<<<<
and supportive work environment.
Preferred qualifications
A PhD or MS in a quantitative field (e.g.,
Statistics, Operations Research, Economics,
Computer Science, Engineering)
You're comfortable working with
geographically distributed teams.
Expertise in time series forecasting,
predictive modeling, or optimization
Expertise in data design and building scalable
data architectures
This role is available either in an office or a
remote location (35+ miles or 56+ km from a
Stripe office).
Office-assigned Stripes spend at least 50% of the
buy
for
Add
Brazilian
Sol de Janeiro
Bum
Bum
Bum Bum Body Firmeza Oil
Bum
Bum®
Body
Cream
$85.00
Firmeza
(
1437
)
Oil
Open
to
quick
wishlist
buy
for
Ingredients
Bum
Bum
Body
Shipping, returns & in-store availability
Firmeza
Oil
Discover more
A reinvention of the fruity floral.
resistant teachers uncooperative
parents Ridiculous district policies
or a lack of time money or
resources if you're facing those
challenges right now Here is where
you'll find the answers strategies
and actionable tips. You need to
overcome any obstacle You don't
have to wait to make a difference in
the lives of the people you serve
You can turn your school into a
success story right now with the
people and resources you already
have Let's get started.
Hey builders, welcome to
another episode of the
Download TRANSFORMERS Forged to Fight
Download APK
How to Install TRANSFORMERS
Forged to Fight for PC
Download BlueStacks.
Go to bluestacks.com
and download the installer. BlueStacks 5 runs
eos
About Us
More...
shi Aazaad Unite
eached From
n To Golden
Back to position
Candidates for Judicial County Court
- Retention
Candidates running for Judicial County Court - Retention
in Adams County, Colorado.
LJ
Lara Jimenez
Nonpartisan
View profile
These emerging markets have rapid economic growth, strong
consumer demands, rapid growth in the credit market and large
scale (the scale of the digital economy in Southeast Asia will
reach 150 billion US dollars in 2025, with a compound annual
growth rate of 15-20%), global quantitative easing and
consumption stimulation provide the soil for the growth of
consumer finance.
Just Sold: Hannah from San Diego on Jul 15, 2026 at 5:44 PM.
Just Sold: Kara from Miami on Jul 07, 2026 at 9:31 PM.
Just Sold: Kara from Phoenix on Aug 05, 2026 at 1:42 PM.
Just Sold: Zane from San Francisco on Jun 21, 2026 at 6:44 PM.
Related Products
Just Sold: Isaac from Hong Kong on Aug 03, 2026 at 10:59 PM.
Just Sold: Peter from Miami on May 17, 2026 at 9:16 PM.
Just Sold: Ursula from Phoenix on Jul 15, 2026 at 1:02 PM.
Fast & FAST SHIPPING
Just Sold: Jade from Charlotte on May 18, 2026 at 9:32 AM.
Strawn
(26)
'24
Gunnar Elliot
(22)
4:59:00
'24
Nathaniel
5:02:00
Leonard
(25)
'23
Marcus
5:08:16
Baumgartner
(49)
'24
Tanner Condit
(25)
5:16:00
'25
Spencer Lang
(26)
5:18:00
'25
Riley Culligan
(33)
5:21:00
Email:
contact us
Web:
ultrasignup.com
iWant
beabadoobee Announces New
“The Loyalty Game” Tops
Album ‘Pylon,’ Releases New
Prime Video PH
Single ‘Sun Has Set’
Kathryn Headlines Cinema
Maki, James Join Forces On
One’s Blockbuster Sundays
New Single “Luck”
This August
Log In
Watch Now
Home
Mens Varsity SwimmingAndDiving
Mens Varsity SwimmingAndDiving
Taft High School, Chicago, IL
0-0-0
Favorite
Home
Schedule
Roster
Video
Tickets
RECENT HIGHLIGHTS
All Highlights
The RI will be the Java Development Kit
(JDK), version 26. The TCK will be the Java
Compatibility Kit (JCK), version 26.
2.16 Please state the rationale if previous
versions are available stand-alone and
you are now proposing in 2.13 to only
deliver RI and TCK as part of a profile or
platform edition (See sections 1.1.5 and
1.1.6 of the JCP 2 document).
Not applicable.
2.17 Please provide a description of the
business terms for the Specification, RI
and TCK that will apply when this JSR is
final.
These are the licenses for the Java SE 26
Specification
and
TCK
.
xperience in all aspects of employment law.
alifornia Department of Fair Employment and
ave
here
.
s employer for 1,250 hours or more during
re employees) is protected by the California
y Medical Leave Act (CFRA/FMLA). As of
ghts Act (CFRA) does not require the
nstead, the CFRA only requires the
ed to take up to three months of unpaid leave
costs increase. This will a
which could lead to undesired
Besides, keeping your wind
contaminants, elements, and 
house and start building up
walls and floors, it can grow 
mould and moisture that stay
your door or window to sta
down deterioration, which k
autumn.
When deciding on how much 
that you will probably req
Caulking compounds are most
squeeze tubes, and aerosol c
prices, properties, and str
>>>>
<<<<
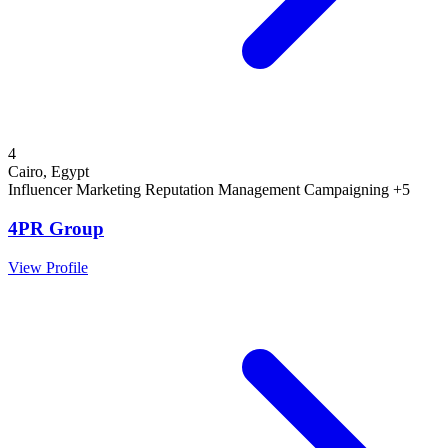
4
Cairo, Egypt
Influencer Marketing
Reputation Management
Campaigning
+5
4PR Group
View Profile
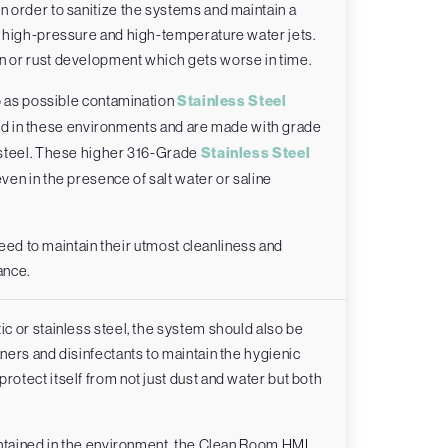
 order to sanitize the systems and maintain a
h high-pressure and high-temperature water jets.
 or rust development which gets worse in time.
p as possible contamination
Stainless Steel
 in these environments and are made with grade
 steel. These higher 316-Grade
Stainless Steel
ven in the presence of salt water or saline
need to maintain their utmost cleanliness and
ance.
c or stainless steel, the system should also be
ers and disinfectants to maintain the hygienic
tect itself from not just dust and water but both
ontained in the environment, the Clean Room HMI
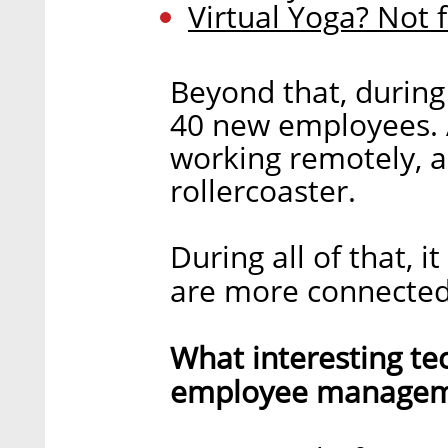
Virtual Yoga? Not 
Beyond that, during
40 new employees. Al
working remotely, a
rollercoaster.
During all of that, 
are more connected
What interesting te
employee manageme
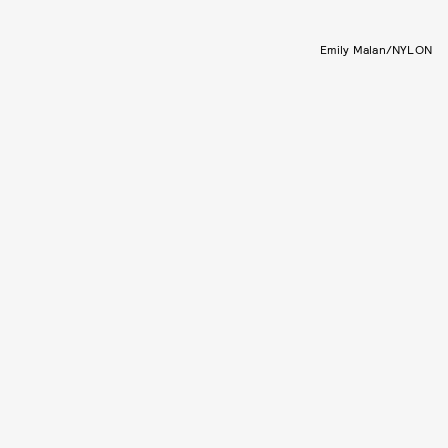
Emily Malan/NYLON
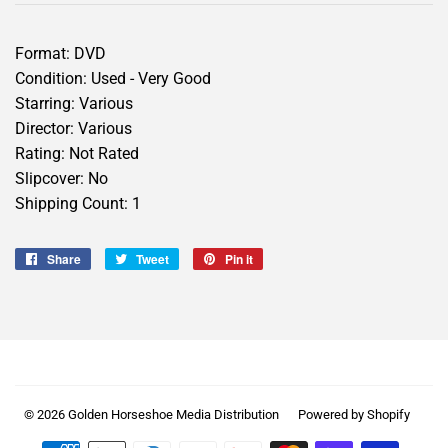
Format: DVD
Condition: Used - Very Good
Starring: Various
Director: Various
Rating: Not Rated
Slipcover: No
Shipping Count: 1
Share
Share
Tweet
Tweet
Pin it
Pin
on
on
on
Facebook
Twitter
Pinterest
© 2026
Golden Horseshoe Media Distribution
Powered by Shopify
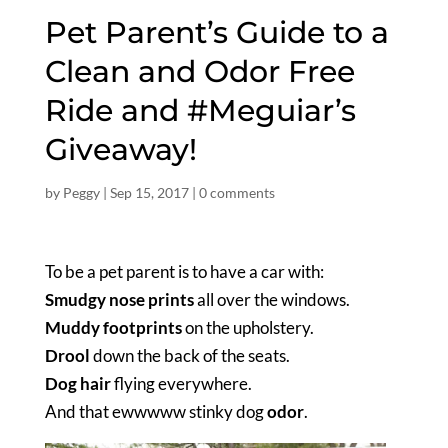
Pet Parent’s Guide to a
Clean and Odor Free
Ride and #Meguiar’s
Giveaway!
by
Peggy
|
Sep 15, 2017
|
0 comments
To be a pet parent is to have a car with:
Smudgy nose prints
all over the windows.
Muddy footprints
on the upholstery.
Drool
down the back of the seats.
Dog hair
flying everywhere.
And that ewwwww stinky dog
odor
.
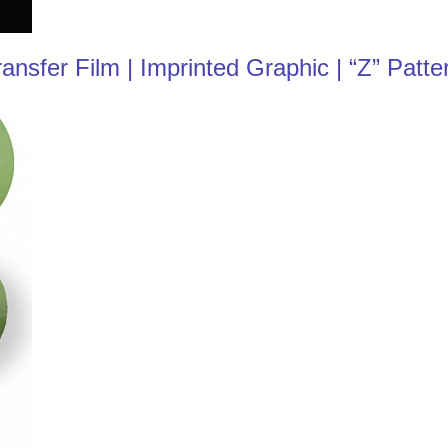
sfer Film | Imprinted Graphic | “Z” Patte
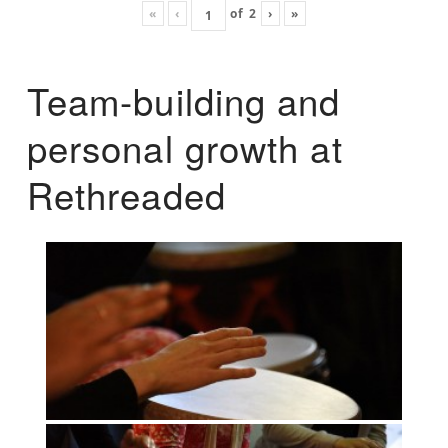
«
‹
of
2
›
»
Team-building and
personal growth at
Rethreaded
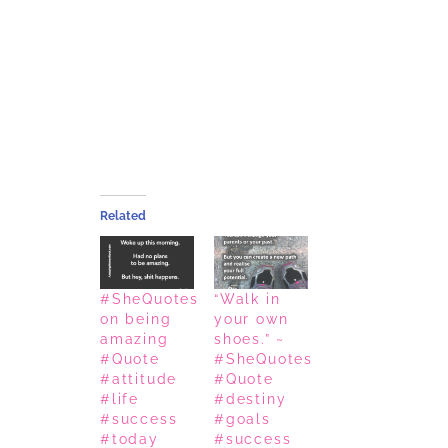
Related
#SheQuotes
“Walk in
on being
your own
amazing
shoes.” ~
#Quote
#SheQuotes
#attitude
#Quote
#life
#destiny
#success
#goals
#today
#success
>>>>
## Task directions
In the first block of records, write out the lines from the one containing "and supportive work environment." through the one containing "Candidates running for", both included, with no changes.

## Output of the exercise
and supportive work environment.
Preferred qualifications
A PhD or MS in a quantitative field (e.g.,
Statistics, Operations Research, Economics,
Computer Science, Engineering)
You're comfortable working with
geographically distributed teams.
Expertise in time series forecasting,
predictive modeling, or optimization
Expertise in data design and building scalable
data architectures
This role is available either in an office or a
remote location (35+ miles or 56+ km from a
Stripe office).
Office-assigned Stripes spend at least 50% of the
buy
for
Add
Brazilian
Sol de Janeiro
Bum
Bum
Bum Bum Body Firmeza Oil
Bum
Bum®
Body
Cream
$85.00
Firmeza
(
1437
)
Oil
Open
to
quick
wishlist
buy
for
Ingredients
Bum
Bum
Body
Shipping, returns & in-store availability
Firmeza
Oil
Discover more
A reinvention of the fruity floral.
resistant teachers uncooperative
parents Ridiculous district policies
or a lack of time money or
resources if you're facing those
challenges right now Here is where
you'll find the answers strategies
and actionable tips. You need to
overcome any obstacle You don't
have to wait to make a difference in
the lives of the people you serve
You can turn your school into a
success story right now with the
people and resources you already
have Let's get started.
Hey builders, welcome to
another episode of the
Download TRANSFORMERS Forged to Fight
Download APK
How to Install TRANSFORMERS
Forged to Fight for PC
Download BlueStacks.
Go to bluestacks.com
and download the installer. BlueStacks 5 runs
eos
About Us
More...
shi Aazaad Unite
eached From
n To Golden
Back to position
Candidates for Judicial County Court
- Retention
Candidates running for Judicial County Court - Retention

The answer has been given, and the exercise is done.